- _Data_
__________________________________________________
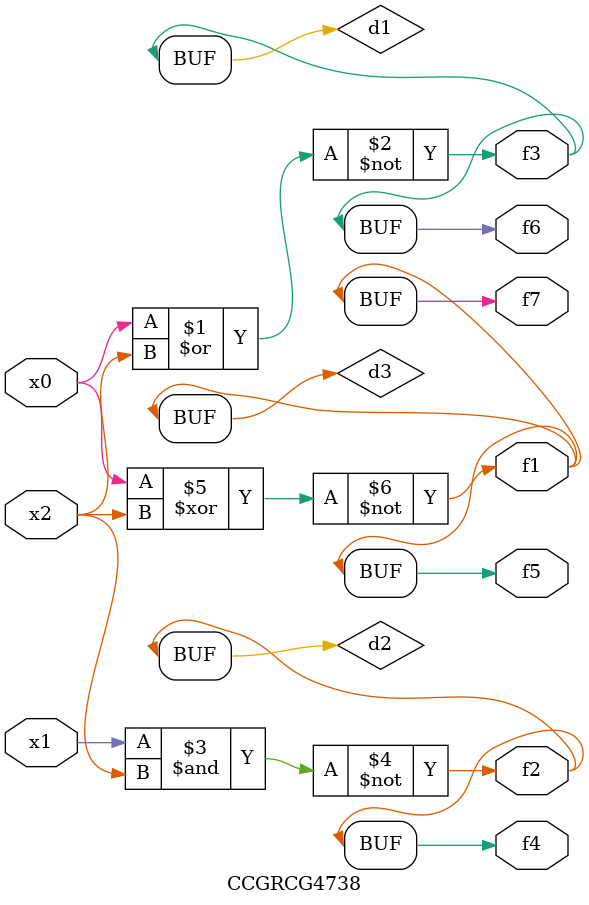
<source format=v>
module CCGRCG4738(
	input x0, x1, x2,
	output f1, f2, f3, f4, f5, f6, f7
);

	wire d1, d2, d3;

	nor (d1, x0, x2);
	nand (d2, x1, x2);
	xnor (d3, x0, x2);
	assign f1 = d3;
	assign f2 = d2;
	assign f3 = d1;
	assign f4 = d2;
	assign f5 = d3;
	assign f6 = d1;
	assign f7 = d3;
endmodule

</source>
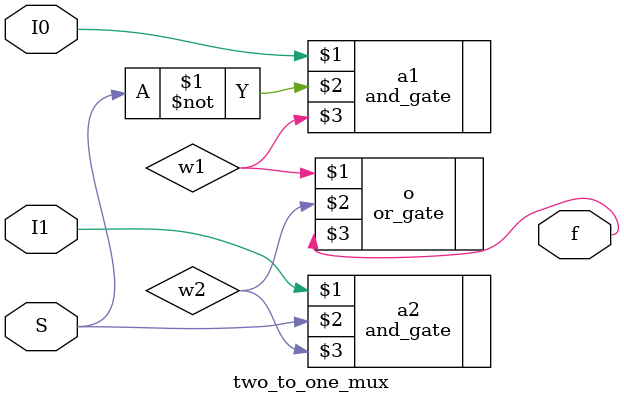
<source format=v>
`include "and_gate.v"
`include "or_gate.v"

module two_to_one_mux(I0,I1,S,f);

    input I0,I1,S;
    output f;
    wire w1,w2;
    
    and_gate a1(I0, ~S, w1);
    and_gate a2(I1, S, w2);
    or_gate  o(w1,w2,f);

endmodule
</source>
__________________________________________________
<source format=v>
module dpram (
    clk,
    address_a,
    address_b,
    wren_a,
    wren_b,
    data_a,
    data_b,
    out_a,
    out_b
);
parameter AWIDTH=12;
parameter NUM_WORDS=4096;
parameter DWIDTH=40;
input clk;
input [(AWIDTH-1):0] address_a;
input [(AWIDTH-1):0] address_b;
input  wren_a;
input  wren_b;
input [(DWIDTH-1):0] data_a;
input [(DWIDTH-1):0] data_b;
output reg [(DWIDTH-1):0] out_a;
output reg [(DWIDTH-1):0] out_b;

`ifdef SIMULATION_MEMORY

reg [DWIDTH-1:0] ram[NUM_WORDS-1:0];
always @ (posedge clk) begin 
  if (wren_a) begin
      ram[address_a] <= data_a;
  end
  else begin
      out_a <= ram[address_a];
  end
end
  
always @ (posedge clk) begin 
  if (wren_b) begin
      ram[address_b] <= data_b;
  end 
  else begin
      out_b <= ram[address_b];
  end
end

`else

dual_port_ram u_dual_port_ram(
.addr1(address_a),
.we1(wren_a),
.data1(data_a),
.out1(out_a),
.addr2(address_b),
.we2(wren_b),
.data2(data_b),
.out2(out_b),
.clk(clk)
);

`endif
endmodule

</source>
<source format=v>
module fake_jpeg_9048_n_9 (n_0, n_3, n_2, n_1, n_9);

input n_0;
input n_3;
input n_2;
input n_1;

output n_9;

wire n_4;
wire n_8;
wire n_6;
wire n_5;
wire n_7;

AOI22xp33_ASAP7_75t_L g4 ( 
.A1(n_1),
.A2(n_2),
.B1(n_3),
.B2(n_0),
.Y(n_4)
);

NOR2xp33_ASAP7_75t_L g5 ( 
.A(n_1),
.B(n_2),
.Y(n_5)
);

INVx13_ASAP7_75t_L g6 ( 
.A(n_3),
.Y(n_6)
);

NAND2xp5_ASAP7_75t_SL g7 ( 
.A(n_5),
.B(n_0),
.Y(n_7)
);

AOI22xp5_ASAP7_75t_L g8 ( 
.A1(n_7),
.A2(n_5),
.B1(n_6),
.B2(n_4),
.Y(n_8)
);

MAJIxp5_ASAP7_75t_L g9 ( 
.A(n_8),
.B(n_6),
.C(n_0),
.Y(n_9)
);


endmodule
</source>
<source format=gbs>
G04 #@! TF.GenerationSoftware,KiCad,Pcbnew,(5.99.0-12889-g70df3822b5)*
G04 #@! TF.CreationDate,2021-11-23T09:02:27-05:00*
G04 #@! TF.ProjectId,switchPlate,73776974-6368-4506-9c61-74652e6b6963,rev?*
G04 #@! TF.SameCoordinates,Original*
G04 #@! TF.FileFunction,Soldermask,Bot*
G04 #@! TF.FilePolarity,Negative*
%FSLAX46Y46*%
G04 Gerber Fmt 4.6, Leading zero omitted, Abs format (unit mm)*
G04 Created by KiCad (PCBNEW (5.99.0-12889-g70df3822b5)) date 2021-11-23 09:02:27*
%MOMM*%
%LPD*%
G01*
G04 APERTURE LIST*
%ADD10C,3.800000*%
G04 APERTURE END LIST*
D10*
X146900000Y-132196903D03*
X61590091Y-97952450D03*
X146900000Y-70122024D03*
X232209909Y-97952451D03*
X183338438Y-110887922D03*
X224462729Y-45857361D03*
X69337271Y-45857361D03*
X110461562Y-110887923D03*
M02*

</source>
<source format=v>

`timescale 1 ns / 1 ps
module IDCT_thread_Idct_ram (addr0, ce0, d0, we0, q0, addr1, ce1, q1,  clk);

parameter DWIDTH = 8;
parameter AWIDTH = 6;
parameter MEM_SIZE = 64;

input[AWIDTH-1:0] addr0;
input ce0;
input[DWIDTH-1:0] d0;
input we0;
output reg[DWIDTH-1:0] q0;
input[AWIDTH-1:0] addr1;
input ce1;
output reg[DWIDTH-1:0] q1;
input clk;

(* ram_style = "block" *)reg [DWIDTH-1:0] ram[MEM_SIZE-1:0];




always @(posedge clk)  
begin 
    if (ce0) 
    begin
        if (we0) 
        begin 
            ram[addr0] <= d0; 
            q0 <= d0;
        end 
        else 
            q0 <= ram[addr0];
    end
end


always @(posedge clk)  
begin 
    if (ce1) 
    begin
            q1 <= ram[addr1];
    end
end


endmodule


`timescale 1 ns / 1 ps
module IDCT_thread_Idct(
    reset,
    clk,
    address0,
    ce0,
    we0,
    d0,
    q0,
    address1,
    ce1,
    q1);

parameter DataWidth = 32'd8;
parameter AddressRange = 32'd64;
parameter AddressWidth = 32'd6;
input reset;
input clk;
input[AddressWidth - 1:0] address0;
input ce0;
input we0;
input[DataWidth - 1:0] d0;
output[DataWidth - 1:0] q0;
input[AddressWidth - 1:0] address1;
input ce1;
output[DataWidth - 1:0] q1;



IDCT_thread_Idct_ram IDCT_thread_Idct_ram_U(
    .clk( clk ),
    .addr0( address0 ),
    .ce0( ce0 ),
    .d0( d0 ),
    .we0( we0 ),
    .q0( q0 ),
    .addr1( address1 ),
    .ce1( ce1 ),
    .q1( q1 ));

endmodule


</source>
__________________________________________________
- _Task description_
For the word "assign", show every line of the entries that holds it.

- _Final answer_
	assign f1 = d3;
	assign f2 = d2;
	assign f3 = d1;
	assign f4 = d2;
	assign f5 = d3;
	assign f6 = d1;
	assign f7 = d3;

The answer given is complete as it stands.